▶ About this task: Using "Ludhiana" as the search string, find the matching lines below and copy them.

● ● ● ●

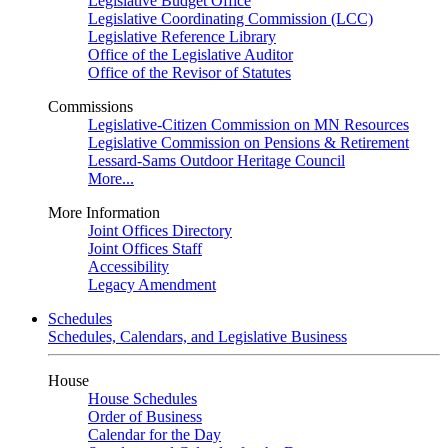
Legislative Budget Office
Legislative Coordinating Commission (LCC)
Legislative Reference Library
Office of the Legislative Auditor
Office of the Revisor of Statutes
Commissions
Legislative-Citizen Commission on MN Resources
Legislative Commission on Pensions & Retirement
Lessard-Sams Outdoor Heritage Council
More...
More Information
Joint Offices Directory
Joint Offices Staff
Accessibility
Legacy Amendment
Schedules
Schedules, Calendars, and Legislative Business
House
House Schedules
Order of Business
Calendar for the Day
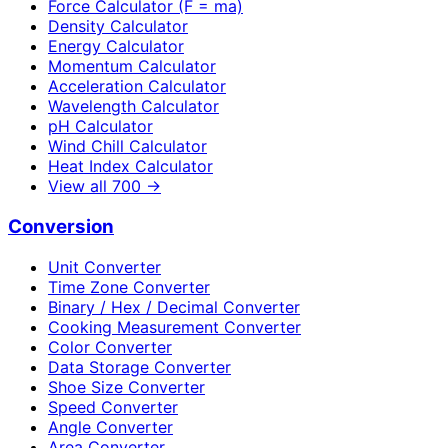
Force Calculator (F = ma)
Density Calculator
Energy Calculator
Momentum Calculator
Acceleration Calculator
Wavelength Calculator
pH Calculator
Wind Chill Calculator
Heat Index Calculator
View all
700
→
Conversion
Unit Converter
Time Zone Converter
Binary / Hex / Decimal Converter
Cooking Measurement Converter
Color Converter
Data Storage Converter
Shoe Size Converter
Speed Converter
Angle Converter
Area Converter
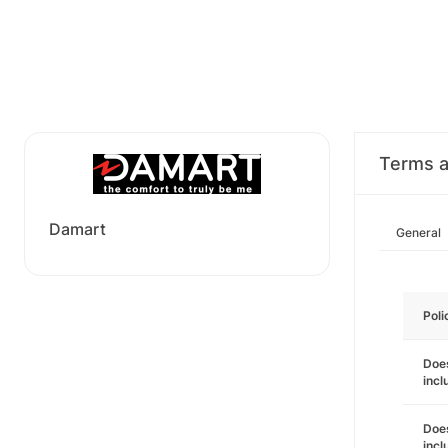
Terms a
Damart
General
Poli
Does
incl
Does
incl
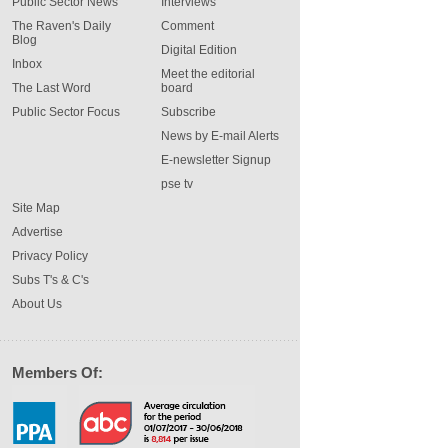
Public Sector News
Interviews
The Raven's Daily
Comment
Blog
Digital Edition
Inbox
Meet the editorial
The Last Word
board
Public Sector Focus
Subscribe
News by E-mail Alerts
E-newsletter Signup
pse tv
Site Map
Advertise
Privacy Policy
Subs T's & C's
About Us
Members Of:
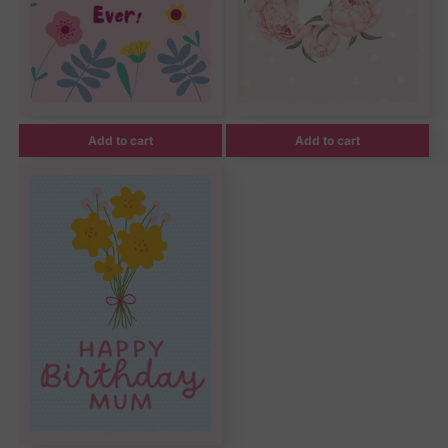
Add to cart
Add to cart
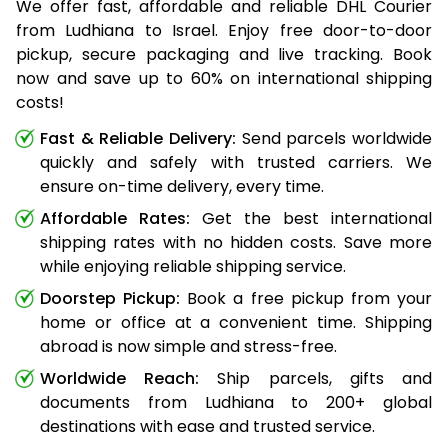
We offer fast, affordable and reliable DHL Courier
from Ludhiana to Israel. Enjoy free door-to-door
pickup, secure packaging and live tracking. Book
now and save up to 60% on international shipping
costs!
Fast & Reliable Delivery:
Send parcels worldwide
quickly and safely with trusted carriers. We
ensure on-time delivery, every time.
Affordable Rates:
Get the best international
shipping rates with no hidden costs. Save more
while enjoying reliable shipping service.
Doorstep Pickup:
Book a free pickup from your
home or office at a convenient time. Shipping
abroad is now simple and stress-free.
Worldwide Reach:
Ship parcels, gifts and
documents from Ludhiana to 200+ global
destinations with ease and trusted service.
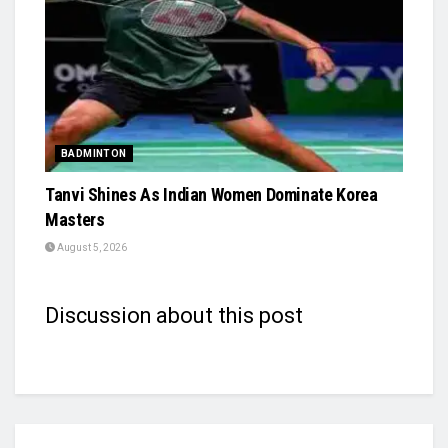
BADMINTON
Tanvi Shines As Indian Women Dominate Korea
Masters
August 5, 2026
Discussion about this post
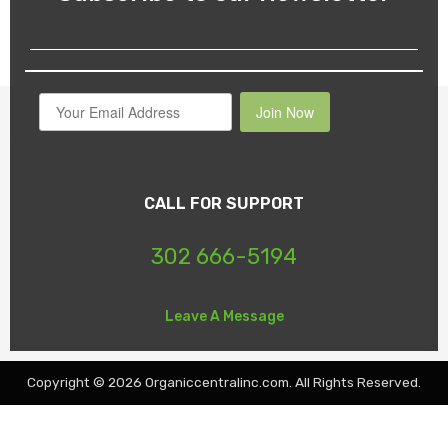
Join Now
CALL FOR SUPPORT
302 666-5194
Leave A Message
Copyright © 2026 Organiccentralinc.com. All Rights Reserved.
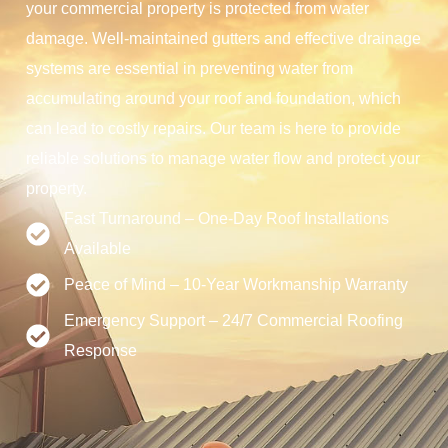
your commercial property is protected from water
damage. Well-maintained gutters and effective drainage
systems are essential in preventing water from
accumulating around your roof and foundation, which
can lead to costly repairs. Our team is here to provide
reliable solutions to manage water flow and protect your
property.
Fast Turnaround – One-Day Roof Installations
Available
Peace of Mind – 10-Year Workmanship Warranty
Emergency Support – 24/7 Commercial Roofing
Response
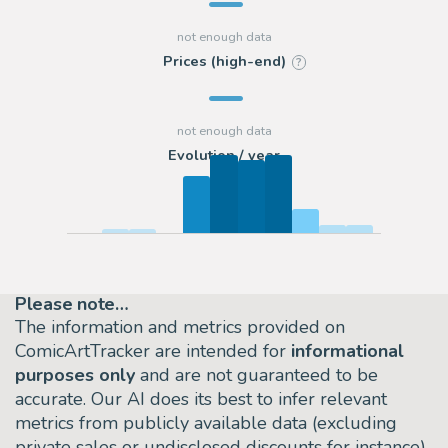
Prices (high-end)
?
Evolution / year
Please note…
The information and metrics provided on
ComicArtTracker are intended for
informational
purposes only
and are not guaranteed to be
accurate. Our AI does its best to infer relevant
metrics from publicly available data (excluding
private sales or undisclosed discounts for instance)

● ● ● ●

▶ Problem solution:
from Ludhiana to Israel. Enjoy free door-to-door
documents from Ludhiana to 200+ global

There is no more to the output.